What is needed is the number of lines in the data below that include "szwedzki", stated by itself.

▶ [Change listing data]:
*** Begin section ***

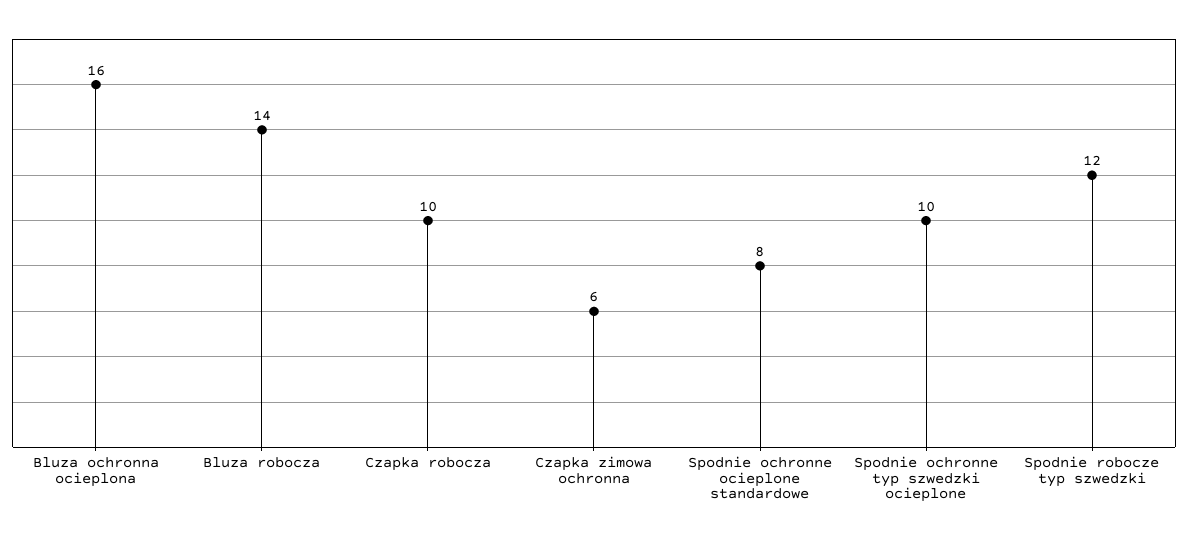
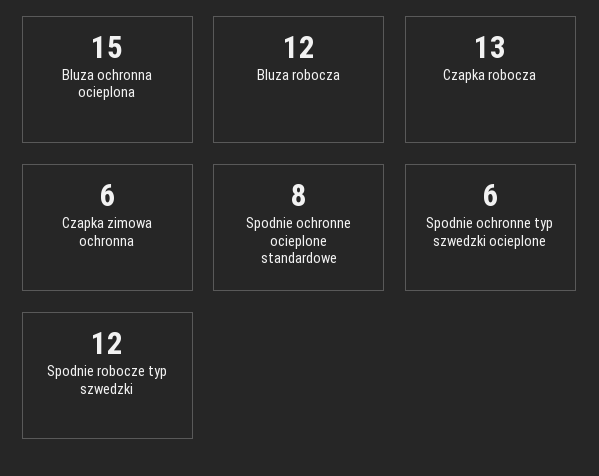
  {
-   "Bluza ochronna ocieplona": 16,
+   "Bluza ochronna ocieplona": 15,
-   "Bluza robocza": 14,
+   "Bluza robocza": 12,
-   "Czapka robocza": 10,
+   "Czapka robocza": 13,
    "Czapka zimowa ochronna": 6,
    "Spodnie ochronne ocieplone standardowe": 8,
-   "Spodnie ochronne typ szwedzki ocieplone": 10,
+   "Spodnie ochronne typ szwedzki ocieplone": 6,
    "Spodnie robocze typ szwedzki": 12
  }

*** End section ***
*** Begin section ***

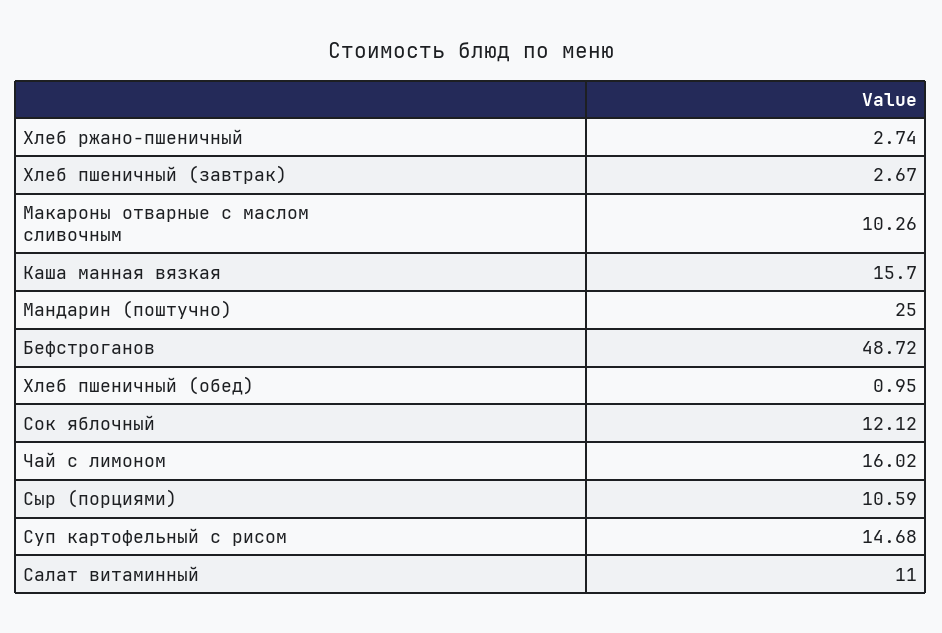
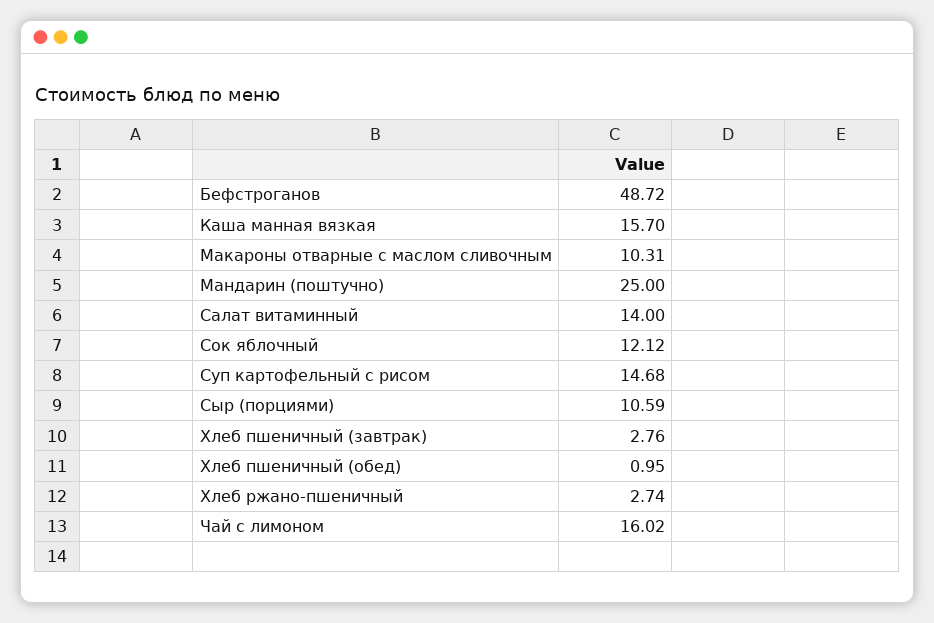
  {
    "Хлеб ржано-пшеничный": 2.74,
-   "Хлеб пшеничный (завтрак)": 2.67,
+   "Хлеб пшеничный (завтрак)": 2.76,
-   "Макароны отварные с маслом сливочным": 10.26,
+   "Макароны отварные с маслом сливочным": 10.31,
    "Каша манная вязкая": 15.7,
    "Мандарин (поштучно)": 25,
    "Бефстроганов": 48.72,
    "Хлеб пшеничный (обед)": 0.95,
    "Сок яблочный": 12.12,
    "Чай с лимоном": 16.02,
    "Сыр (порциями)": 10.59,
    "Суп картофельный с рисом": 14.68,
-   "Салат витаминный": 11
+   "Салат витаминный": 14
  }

*** End section ***

▶ [Result of the exercise]:
3